Safety is not important, until its important, right?
Your Safety Professional is not generating any money towards your project, and is therefore a necessary evil. They just walk around all day with a clipboard and watch other people work. You only have safety team members onsite because it was required in your contract. If you had to work the way they say, you'd never get anything done. The safety guy is just some snot-nosed kid who just got out of college, and has no field experience, so what doe's he know? Safety guys are just police officers who write tickets.
Unfortunately, I have heard all these exclamations before, and sometimes out of the higher ups. What does this do to the morale of your safety team? Safety Professionals should have no fear of doing the right thing. When I first got into safety, one of our experienced guys told me that I would never be the most popular person, and I should never try to be friends with the workers. To a degree, he was right. Part of my job was to stop people from doing things that may get them hurt, in other words doing something wrong. No one likes to be told they are wrong.
Although, through time and patience, the guys in the field learned to trust me. Even though they may not like me personally, they began to understand that what I did was for their benefit. There was no way I was going to tell them how to do their job, but I could show them how to do it safely, with their input. Building this trust is instrumental.

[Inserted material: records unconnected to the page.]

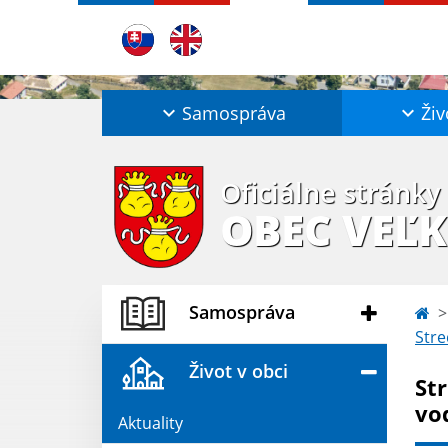
Samospráva
Živ
Oficiálne stránky
OBEC VEĽK
Samospráva
Stre
Život v obci
St
vo
Aktuality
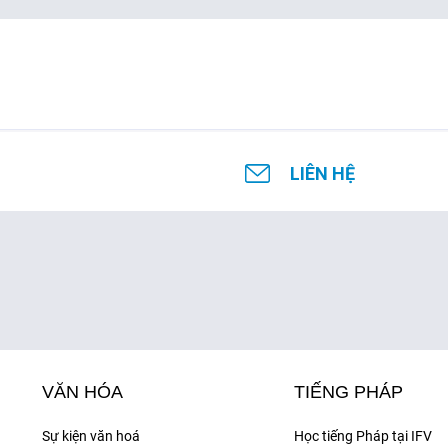
LIÊN HỆ
VĂN HÓA
TIẾNG PHÁP
Sự kiện văn hoá
Học tiếng Pháp tại IFV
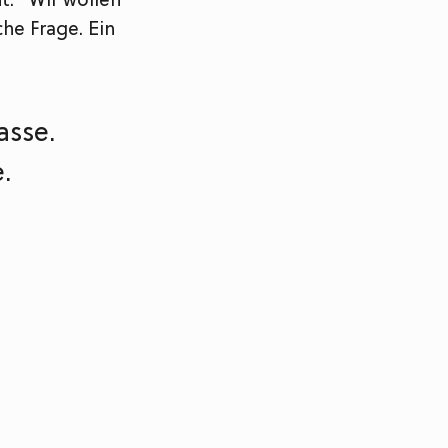
t: "Wir wollen
he Frage. Ein
asse.
.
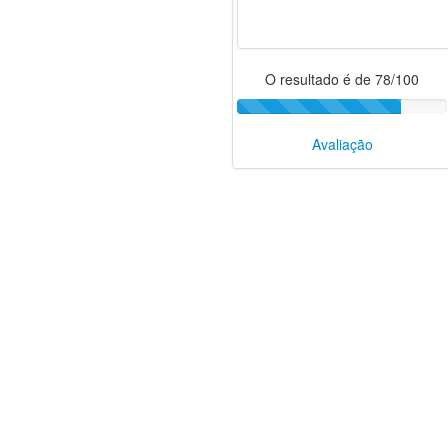
O resultado é de 78/100
Avaliação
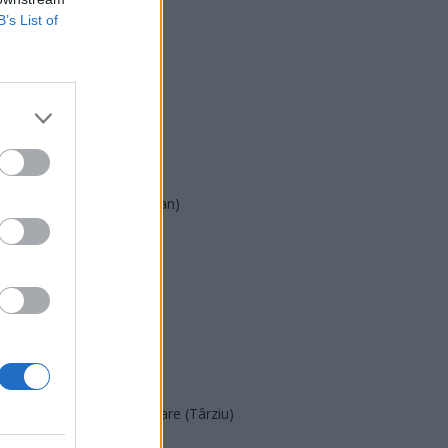
B’s List of
USR
PNL
PSD
AUR
UDMR
PMP (Tomac)
Forța Dreptei (L. Orban)
PNȚMM
REPER
SENS
SOS (Șoșoacă)
POT (Gavrilă)
PACE (Peia)
Acțiunea Conservatoare (Târziu)
PDF (Lazarus)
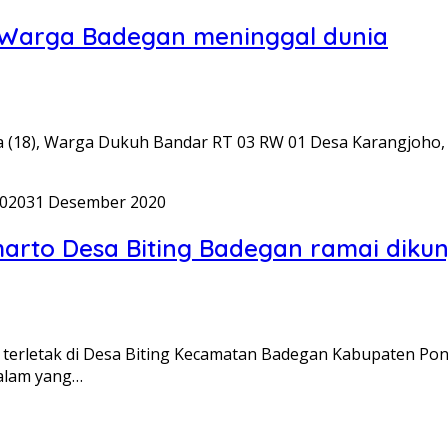
 Warga Badegan meninggal dunia
 (18), Warga Dukuh Bandar RT 03 RW 01 Desa Karangjoho,
020
31 Desember 2020
eharto Desa Biting Badegan ramai diku
terletak di Desa Biting Kecamatan Badegan Kabupaten Pono
 alam yang…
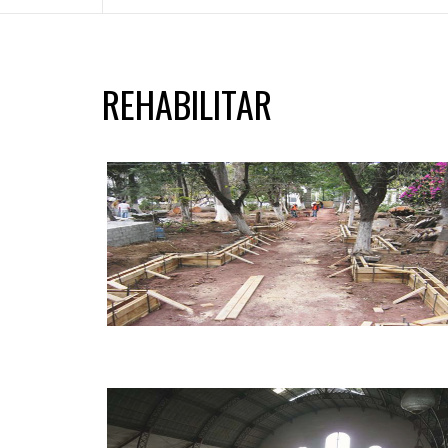
REHABILITAR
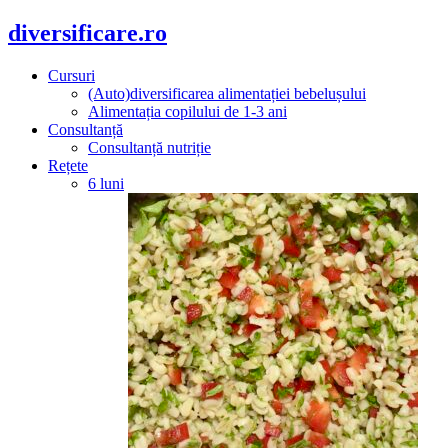
diversificare.ro
Cursuri
(Auto)diversificarea alimentației bebelușului
Alimentația copilului de 1-3 ani
Consultanță
Consultanță nutriție
Rețete
6 luni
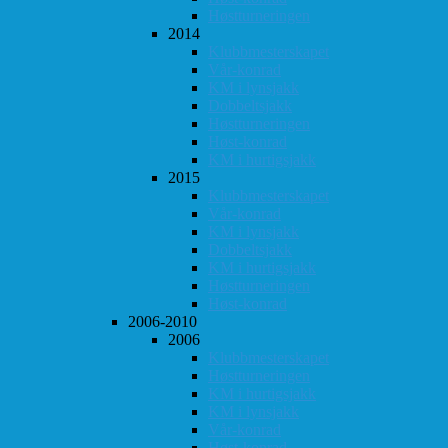
Høstturneringen
2014
Klubbmesterskapet
Vår-konrad
KM i lynsjakk
Dobbeltsjakk
Høstturneringen
Høst-konrad
KM i hurtigsjakk
2015
Klubbmesterskapet
Vår-konrad
KM i lynsjakk
Dobbeltsjakk
KM i hurtigsjakk
Høstturneringen
Høst-konrad
2006-2010
2006
Klubbmesterskapet
Høstturneringen
KM i hurtigsjakk
KM i lynsjakk
Vår-konrad
Høst-konrad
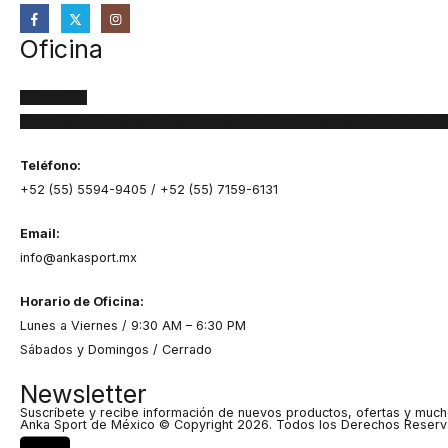
Oficina
Dirección:
Cerrada del Convento 48a Oficina B, Col. Santa Úrsula Xitla, CP 1442
Teléfono:
+52 (55) 5594-9405 / +52 (55) 7159-6131
Email:
info@ankasport.mx
Horario de Oficina:
Lunes a Viernes / 9:30 AM – 6:30 PM
Sábados y Domingos / Cerrado
Newsletter
Suscríbete y recibe información de nuevos productos, ofertas y muc
Anka Sport de México © Copyright 2026. Todos los Derechos Reserv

It is our responsibility, as Safety Professionals, to the companies we work for, as well as the employees themselves, to send them home to the families they provide for the same way they came to work for us. Anything less is a failure on our part.
I have investigated only one fatality in my years, and the hardest part was to look into the eyes of the family and know that they had been let down. They sent their loved one to work, but never to return. At that moment, I made this promise to myself: It will not happen on my watch.